Le festival a été annulé pour insuffisance budgétaire. Nous en avons décidé ainsi pour ne pas risquer de tout bâcler. Au début, nous allions l’organiser sans avoir toutes les garanties financières mais, faute de temps, nous avons renoncé, surtout après des années d’expérience et de développement. En quelques années, nous avons pu instaurer un vrai festival, respectueux des normes de sécurité, de programmation et de diversité, avec une forte identité. C’est plus par bon sens que par défaitisme que nous avons pris cette décision.

Ce n'est pas la première fois que L’Boulevard est annulé…

La première fois, c’était en 2012, parce nous préparions notre projet du «Boultek», le premier centre de musique actuel à Casablanca et au Maroc. C’est un endroit avec trois studios de répétition, une salle de concert et une salle de formation. C’était difficile de faire autant de choses en même temps. C’est pourquoi nous l’avions annulé pour mieux l’organiser en 2013, avec un nouveau format de dix jours sur deux lieux différents.

Momo et Hicham Bahou / DR

Est-ce difficile d’organiser un festival au Maroc ?

Ça dépend des organisateurs : une jeune association n’a pas le même poids qu’une ville. Les grosses villes mettent les moyens et tout le monde coopère : autorités, intervenants, partenaires privés. Il y a d’autres festivals portés par des personnalités très influentes. Mais quand c’est un cercle de jeunes, faibles politiquement, ce n’est pas pareil. Au delà des festivals, c’est toute la culture au Maroc qui ne bénéficie ni d’un environnement professionnel, ni de mécanismes qui permettent aux projets et dynamiques culturels de s’y installer et s’y développer sur le long terme. Chaque entité a sa propre fonction ; il n’y a pas que le ministère de la Culture, le ministère de l’Education nationale et celui de la Jeunesse sont aussi impliqués.

On a des conservatoires qui sont à deux doigts de craquer, complètement obsolètes dans leur fonctionnement, et des programmes qui ne sont pas adaptés à la réalité culturelle du pays. Nous disposons de lieux fermés, qui n’accueillent pas d’artistes. Il faut commencer par la proximité et ouvrir ces lieux pour accueillir des jeunes et des associations de quartier. Le Maroc organise des événements, mais la culture ne se résume pas à ces festivals. Il faut développer une conscience culturelle. Nos décideurs ne comprennent même pas ce qu’est une politique culturelle ; ces personnes se contentent de trouver les moyens d’organiser un festival pendant l’année.

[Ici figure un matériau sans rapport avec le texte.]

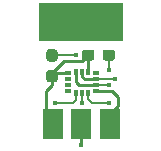
<source format=gbr>
G04 #@! TF.GenerationSoftware,KiCad,Pcbnew,(5.1.6)-1*
G04 #@! TF.CreationDate,2021-04-29T20:19:19-05:00*
G04 #@! TF.ProjectId,BEncoderBoard3(4),42456e63-6f64-4657-9242-6f6172643328,v1.0*
G04 #@! TF.SameCoordinates,Original*
G04 #@! TF.FileFunction,Copper,L1,Top*
G04 #@! TF.FilePolarity,Positive*
%FSLAX46Y46*%
G04 Gerber Fmt 4.6, Leading zero omitted, Abs format (unit mm)*
G04 Created by KiCad (PCBNEW (5.1.6)-1) date 2021-04-29 20:19:19*
%MOMM*%
%LPD*%
G01*
G04 APERTURE LIST*
G04 #@! TA.AperFunction,SMDPad,CuDef*
%ADD10R,7.200000X3.200000*%
G04 #@! TD*
G04 #@! TA.AperFunction,SMDPad,CuDef*
%ADD11R,0.350000X0.610000*%
G04 #@! TD*
G04 #@! TA.AperFunction,SMDPad,CuDef*
%ADD12R,0.610000X0.350000*%
G04 #@! TD*
G04 #@! TA.AperFunction,SMDPad,CuDef*
%ADD13R,1.800000X2.500000*%
G04 #@! TD*
G04 #@! TA.AperFunction,ViaPad*
%ADD14C,0.450000*%
G04 #@! TD*
G04 #@! TA.AperFunction,Conductor*
%ADD15C,0.127000*%
G04 #@! TD*
G04 #@! TA.AperFunction,Conductor*
%ADD16C,0.254000*%
G04 #@! TD*
G04 APERTURE END LIST*
D10*
X146761200Y-83489800D03*
G04 #@! TA.AperFunction,SMDPad,CuDef*
G36*
G01*
X144034500Y-87522800D02*
X144509500Y-87522800D01*
G75*
G02*
X144747000Y-87760300I0J-237500D01*
G01*
X144747000Y-88335300D01*
G75*
G02*
X144509500Y-88572800I-237500J0D01*
G01*
X144034500Y-88572800D01*
G75*
G02*
X143797000Y-88335300I0J237500D01*
G01*
X143797000Y-87760300D01*
G75*
G02*
X144034500Y-87522800I237500J0D01*
G01*
G37*
G04 #@! TD.AperFunction*
G04 #@! TA.AperFunction,SMDPad,CuDef*
G36*
G01*
X144034500Y-85772800D02*
X144509500Y-85772800D01*
G75*
G02*
X144747000Y-86010300I0J-237500D01*
G01*
X144747000Y-86585300D01*
G75*
G02*
X144509500Y-86822800I-237500J0D01*
G01*
X144034500Y-86822800D01*
G75*
G02*
X143797000Y-86585300I0J237500D01*
G01*
X143797000Y-86010300D01*
G75*
G02*
X144034500Y-85772800I237500J0D01*
G01*
G37*
G04 #@! TD.AperFunction*
G04 #@! TA.AperFunction,SMDPad,CuDef*
G36*
G01*
X147859000Y-86046300D02*
X147859000Y-86521300D01*
G75*
G02*
X147621500Y-86758800I-237500J0D01*
G01*
X147046500Y-86758800D01*
G75*
G02*
X146809000Y-86521300I0J237500D01*
G01*
X146809000Y-86046300D01*
G75*
G02*
X147046500Y-85808800I237500J0D01*
G01*
X147621500Y-85808800D01*
G75*
G02*
X147859000Y-86046300I0J-237500D01*
G01*
G37*
G04 #@! TD.AperFunction*
G04 #@! TA.AperFunction,SMDPad,CuDef*
G36*
G01*
X149609000Y-86046300D02*
X149609000Y-86521300D01*
G75*
G02*
X149371500Y-86758800I-237500J0D01*
G01*
X148796500Y-86758800D01*
G75*
G02*
X148559000Y-86521300I0J237500D01*
G01*
X148559000Y-86046300D01*
G75*
G02*
X148796500Y-85808800I237500J0D01*
G01*
X149371500Y-85808800D01*
G75*
G02*
X149609000Y-86046300I0J-237500D01*
G01*
G37*
G04 #@! TD.AperFunction*
D11*
X147312000Y-89479800D03*
X146812000Y-89479800D03*
X146312000Y-89479800D03*
D12*
X145652000Y-89319800D03*
X145652000Y-88819800D03*
X145652000Y-88319800D03*
X145652000Y-87819800D03*
D11*
X146312000Y-87659800D03*
X146812000Y-87659800D03*
X147312000Y-87659800D03*
D12*
X147972000Y-87819800D03*
X147972000Y-88319800D03*
X147972000Y-88819800D03*
X147972000Y-89319800D03*
D13*
X144368000Y-92125800D03*
X149168000Y-92125800D03*
X146768000Y-92125800D03*
D14*
X143510000Y-82473800D03*
X143510000Y-83489800D03*
X143510000Y-84505800D03*
X149987000Y-82473800D03*
X149987000Y-83489800D03*
X149987000Y-84505800D03*
X149098000Y-88823800D03*
X149606000Y-88315800D03*
X149084000Y-87539800D03*
X146290000Y-86297800D03*
X146768000Y-93859800D03*
X144526000Y-90347800D03*
X146812000Y-90347800D03*
X149098000Y-90347800D03*
D15*
X147972000Y-88819800D02*
X149094000Y-88819800D01*
X149094000Y-88819800D02*
X149098000Y-88823800D01*
X147972000Y-88319800D02*
X149602000Y-88319800D01*
X149602000Y-88319800D02*
X149606000Y-88315800D01*
X149084000Y-86283800D02*
X149084000Y-87285800D01*
X149084000Y-87285800D02*
X149084000Y-87539800D01*
X144272000Y-86297800D02*
X146290000Y-86297800D01*
D16*
X146768000Y-92125800D02*
X146768000Y-93859800D01*
X146812000Y-88097002D02*
X147034798Y-88319800D01*
X147034798Y-88319800D02*
X147972000Y-88319800D01*
X146812000Y-87659800D02*
X146812000Y-88097002D01*
X146312000Y-87659800D02*
X146312000Y-88577800D01*
X146554000Y-88819800D02*
X147972000Y-88819800D01*
X146312000Y-88577800D02*
X146554000Y-88819800D01*
X147334000Y-87637800D02*
X147312000Y-87659800D01*
X147334000Y-86283800D02*
X147334000Y-87637800D01*
X144500000Y-87819800D02*
X144272000Y-88047800D01*
X145652000Y-87819800D02*
X144500000Y-87819800D01*
X144272000Y-88047800D02*
X144272000Y-88823800D01*
X144272000Y-88823800D02*
X143764000Y-89331800D01*
X143764000Y-91521800D02*
X144368000Y-92125800D01*
X143764000Y-89331800D02*
X143764000Y-91521800D01*
X146826000Y-86791800D02*
X147334000Y-86283800D01*
X145288000Y-86791800D02*
X146826000Y-86791800D01*
X144272000Y-88047800D02*
X144272000Y-87807800D01*
X144272000Y-87807800D02*
X145288000Y-86791800D01*
X149168000Y-92125800D02*
X149168000Y-91293800D01*
X149168000Y-91293800D02*
X149860000Y-90601800D01*
X149860000Y-90601800D02*
X149860000Y-89839800D01*
X149340000Y-89319800D02*
X147972000Y-89319800D01*
X149860000Y-89839800D02*
X149340000Y-89319800D01*
D15*
X146312000Y-89479800D02*
X146312000Y-90085800D01*
X146312000Y-90085800D02*
X146050000Y-90347800D01*
X146050000Y-90347800D02*
X145288000Y-90347800D01*
X145288000Y-90347800D02*
X144526000Y-90347800D01*
X146812000Y-89479800D02*
X146812000Y-90347800D01*
X147312000Y-89479800D02*
X147312000Y-89958800D01*
X147701000Y-90347800D02*
X149098000Y-90347800D01*
X147312000Y-89958800D02*
X147701000Y-90347800D01*
M02*

</source>
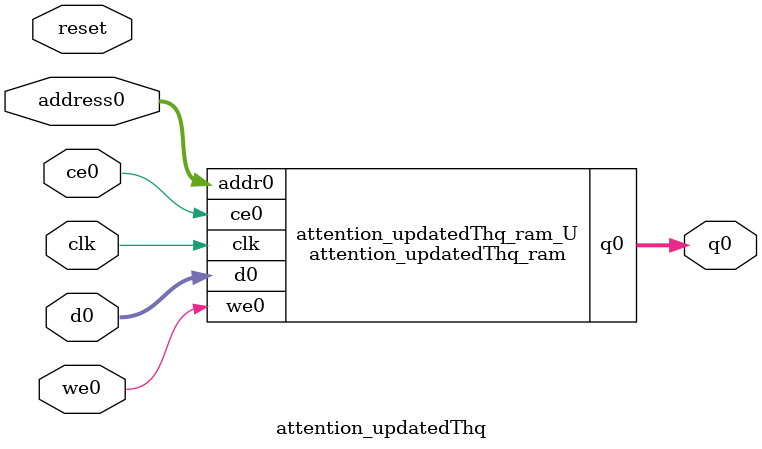
<source format=v>
`timescale 1 ns / 1 ps
module attention_updatedThq_ram (addr0, ce0, d0, we0, q0,  clk);

parameter DWIDTH = 32;
parameter AWIDTH = 14;
parameter MEM_SIZE = 9216;

input[AWIDTH-1:0] addr0;
input ce0;
input[DWIDTH-1:0] d0;
input we0;
output reg[DWIDTH-1:0] q0;
input clk;

(* ram_style = "block" *)reg [DWIDTH-1:0] ram[0:MEM_SIZE-1];




always @(posedge clk)  
begin 
    if (ce0) begin
        if (we0) 
            ram[addr0] <= d0; 
        q0 <= ram[addr0];
    end
end


endmodule

`timescale 1 ns / 1 ps
module attention_updatedThq(
    reset,
    clk,
    address0,
    ce0,
    we0,
    d0,
    q0);

parameter DataWidth = 32'd32;
parameter AddressRange = 32'd9216;
parameter AddressWidth = 32'd14;
input reset;
input clk;
input[AddressWidth - 1:0] address0;
input ce0;
input we0;
input[DataWidth - 1:0] d0;
output[DataWidth - 1:0] q0;



attention_updatedThq_ram attention_updatedThq_ram_U(
    .clk( clk ),
    .addr0( address0 ),
    .ce0( ce0 ),
    .we0( we0 ),
    .d0( d0 ),
    .q0( q0 ));

endmodule


</source>
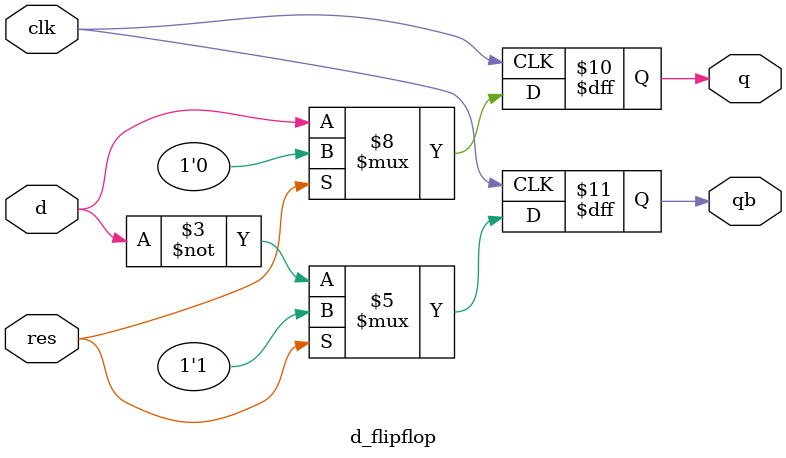
<source format=v>
`timescale 1ns / 1ps


module d_flipflop(q,qb,d,res,clk);

output reg q;
output reg qb;
input d,clk,res;

always@(posedge clk)
begin
if(res==1'b1)
begin

q <= 1'b0;
qb <= 1'b1;

end

else
begin
q <=d;
qb <= ~d;
end


end

endmodule

</source>
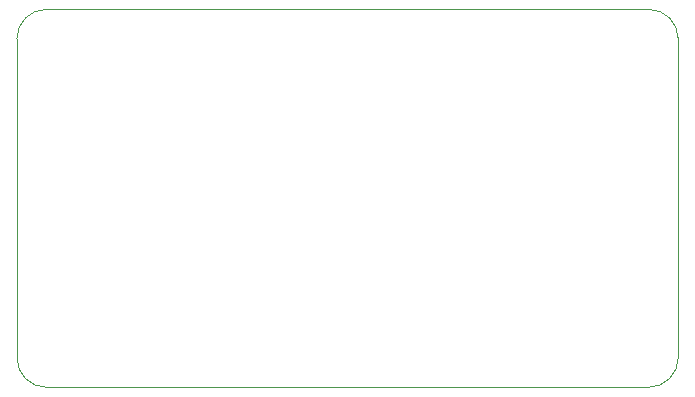
<source format=gbr>
%TF.GenerationSoftware,KiCad,Pcbnew,8.0.6*%
%TF.CreationDate,2024-11-11T09:30:47-05:00*%
%TF.ProjectId,VanguardFlightComputer,56616e67-7561-4726-9446-6c6967687443,rev?*%
%TF.SameCoordinates,Original*%
%TF.FileFunction,Profile,NP*%
%FSLAX46Y46*%
G04 Gerber Fmt 4.6, Leading zero omitted, Abs format (unit mm)*
G04 Created by KiCad (PCBNEW 8.0.6) date 2024-11-11 09:30:47*
%MOMM*%
%LPD*%
G01*
G04 APERTURE LIST*
%TA.AperFunction,Profile*%
%ADD10C,0.050000*%
%TD*%
G04 APERTURE END LIST*
D10*
X146000000Y-105000000D02*
G75*
G02*
X143500000Y-107500000I-2500000J0D01*
G01*
X143500000Y-75500000D02*
G75*
G02*
X146000000Y-78000000I0J-2500000D01*
G01*
X92500000Y-75500000D02*
X143500000Y-75500000D01*
X92500000Y-107500000D02*
G75*
G02*
X90000000Y-105000000I0J2500000D01*
G01*
X90000000Y-105000000D02*
X90000000Y-78000000D01*
X143500000Y-107500000D02*
X92500000Y-107500000D01*
X146000000Y-78000000D02*
X146000000Y-105000000D01*
X90000000Y-78000000D02*
G75*
G02*
X92500000Y-75500000I2500000J0D01*
G01*
M02*

</source>
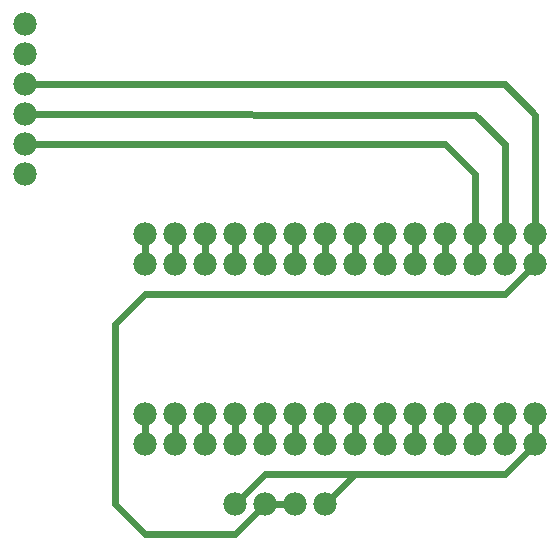
<source format=gbl>
G04 MADE WITH FRITZING*
G04 WWW.FRITZING.ORG*
G04 DOUBLE SIDED*
G04 HOLES PLATED*
G04 CONTOUR ON CENTER OF CONTOUR VECTOR*
%ASAXBY*%
%FSLAX23Y23*%
%MOIN*%
%OFA0B0*%
%SFA1.0B1.0*%
%ADD10C,0.078000*%
%ADD11C,0.024000*%
%LNCOPPER0*%
G90*
G70*
G54D10*
X1779Y438D03*
X1679Y438D03*
X1579Y438D03*
X1479Y438D03*
X1379Y438D03*
X1279Y438D03*
X1179Y438D03*
X1079Y438D03*
X979Y438D03*
X879Y438D03*
X779Y438D03*
X679Y438D03*
X579Y438D03*
X479Y438D03*
X1779Y438D03*
X1679Y438D03*
X1579Y438D03*
X1479Y438D03*
X1379Y438D03*
X1279Y438D03*
X1179Y438D03*
X1079Y438D03*
X979Y438D03*
X879Y438D03*
X779Y438D03*
X679Y438D03*
X579Y438D03*
X479Y438D03*
X1779Y338D03*
X1679Y338D03*
X1579Y338D03*
X1479Y338D03*
X1379Y338D03*
X1279Y338D03*
X1179Y338D03*
X1079Y338D03*
X979Y338D03*
X879Y338D03*
X779Y338D03*
X679Y338D03*
X579Y338D03*
X479Y338D03*
X1779Y338D03*
X1679Y338D03*
X1579Y338D03*
X1479Y338D03*
X1379Y338D03*
X1279Y338D03*
X1179Y338D03*
X1079Y338D03*
X979Y338D03*
X879Y338D03*
X779Y338D03*
X679Y338D03*
X579Y338D03*
X479Y338D03*
X1779Y938D03*
X1679Y938D03*
X1579Y938D03*
X1479Y938D03*
X1379Y938D03*
X1279Y938D03*
X1179Y938D03*
X1079Y938D03*
X979Y938D03*
X879Y938D03*
X779Y938D03*
X679Y938D03*
X579Y938D03*
X479Y938D03*
X1779Y938D03*
X1679Y938D03*
X1579Y938D03*
X1479Y938D03*
X1379Y938D03*
X1279Y938D03*
X1179Y938D03*
X1079Y938D03*
X979Y938D03*
X879Y938D03*
X779Y938D03*
X679Y938D03*
X579Y938D03*
X479Y938D03*
X1779Y1038D03*
X1679Y1038D03*
X1579Y1038D03*
X1479Y1038D03*
X1379Y1038D03*
X1279Y1038D03*
X1179Y1038D03*
X1079Y1038D03*
X979Y1038D03*
X879Y1038D03*
X779Y1038D03*
X679Y1038D03*
X579Y1038D03*
X479Y1038D03*
X1779Y1038D03*
X1679Y1038D03*
X1579Y1038D03*
X1479Y1038D03*
X1379Y1038D03*
X1279Y1038D03*
X1179Y1038D03*
X1079Y1038D03*
X979Y1038D03*
X879Y1038D03*
X779Y1038D03*
X679Y1038D03*
X579Y1038D03*
X479Y1038D03*
X1079Y138D03*
X979Y138D03*
X879Y138D03*
X779Y138D03*
X1079Y138D03*
X979Y138D03*
X879Y138D03*
X779Y138D03*
X79Y1738D03*
X79Y1638D03*
X79Y1538D03*
X79Y1438D03*
X79Y1338D03*
X79Y1238D03*
X79Y1738D03*
X79Y1638D03*
X79Y1538D03*
X79Y1438D03*
X79Y1338D03*
X79Y1238D03*
G54D11*
X1779Y368D02*
X1779Y408D01*
D02*
X1679Y368D02*
X1679Y408D01*
D02*
X1579Y368D02*
X1579Y408D01*
D02*
X1479Y368D02*
X1479Y408D01*
D02*
X1379Y368D02*
X1379Y408D01*
D02*
X1279Y368D02*
X1279Y408D01*
D02*
X1179Y368D02*
X1179Y408D01*
D02*
X1079Y368D02*
X1079Y408D01*
D02*
X979Y368D02*
X979Y408D01*
D02*
X879Y368D02*
X879Y408D01*
D02*
X779Y368D02*
X779Y408D01*
D02*
X679Y368D02*
X679Y408D01*
D02*
X579Y368D02*
X579Y408D01*
D02*
X479Y368D02*
X479Y408D01*
D02*
X1779Y968D02*
X1779Y1008D01*
D02*
X1679Y968D02*
X1679Y1008D01*
D02*
X1579Y968D02*
X1579Y1008D01*
D02*
X1479Y968D02*
X1479Y1008D01*
D02*
X1379Y968D02*
X1379Y1008D01*
D02*
X1279Y968D02*
X1279Y1008D01*
D02*
X1179Y968D02*
X1179Y1008D01*
D02*
X1079Y968D02*
X1079Y1008D01*
D02*
X979Y968D02*
X979Y1008D01*
D02*
X879Y968D02*
X879Y1008D01*
D02*
X779Y968D02*
X779Y1008D01*
D02*
X679Y968D02*
X679Y1008D01*
D02*
X579Y968D02*
X579Y1008D01*
D02*
X479Y968D02*
X479Y1008D01*
D02*
X1680Y1539D02*
X109Y1538D01*
D02*
X1779Y1437D02*
X1680Y1539D01*
D02*
X1779Y1068D02*
X1779Y1437D01*
D02*
X1578Y1437D02*
X109Y1438D01*
D02*
X1680Y1338D02*
X1578Y1437D01*
D02*
X1679Y1068D02*
X1680Y1338D01*
D02*
X1479Y1338D02*
X109Y1338D01*
D02*
X1578Y1239D02*
X1479Y1338D01*
D02*
X1578Y1068D02*
X1578Y1239D01*
D02*
X1180Y238D02*
X1100Y160D01*
D02*
X1680Y238D02*
X1180Y238D01*
D02*
X1757Y317D02*
X1680Y238D01*
D02*
X909Y138D02*
X948Y138D01*
D02*
X778Y38D02*
X857Y117D01*
D02*
X478Y38D02*
X778Y38D01*
D02*
X380Y140D02*
X478Y38D01*
D02*
X380Y739D02*
X380Y140D01*
D02*
X478Y838D02*
X380Y739D01*
D02*
X1680Y838D02*
X478Y838D01*
D02*
X1757Y917D02*
X1680Y838D01*
D02*
X1680Y238D02*
X880Y238D01*
D02*
X880Y238D02*
X800Y160D01*
D02*
X1757Y317D02*
X1680Y238D01*
G04 End of Copper0*
M02*
</source>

Quel est l'avenir de L’Boulevard et de toute la dynamique initiée autour de la musique urbaine au Maroc ?

Pour l’avenir des genres musicaux au Maroc, il faut que les artistes trouvent des endroits où travailler, c’est à dire des salles de répétitions, des scènes régulières. Je connais des groupes qui ne jouent pas ou seulement une ou deux fois par an. Aujourd’hui, à Casablanca, il y a le Boultek, L’Uzine… L’avenir dépend des structures de bases. Si les artistes ont l’occasion de jouer et d’être programmés, alors ça doit découler d’une politique culturelle liée à la volonté commune de créer une dynamique et une économie culturelle et permettre aux artistes de vivre de leur métier. Il faut donc que les groupes continuent de jouer et que les gens apprennent à acheter un ticket pour assister à un concert.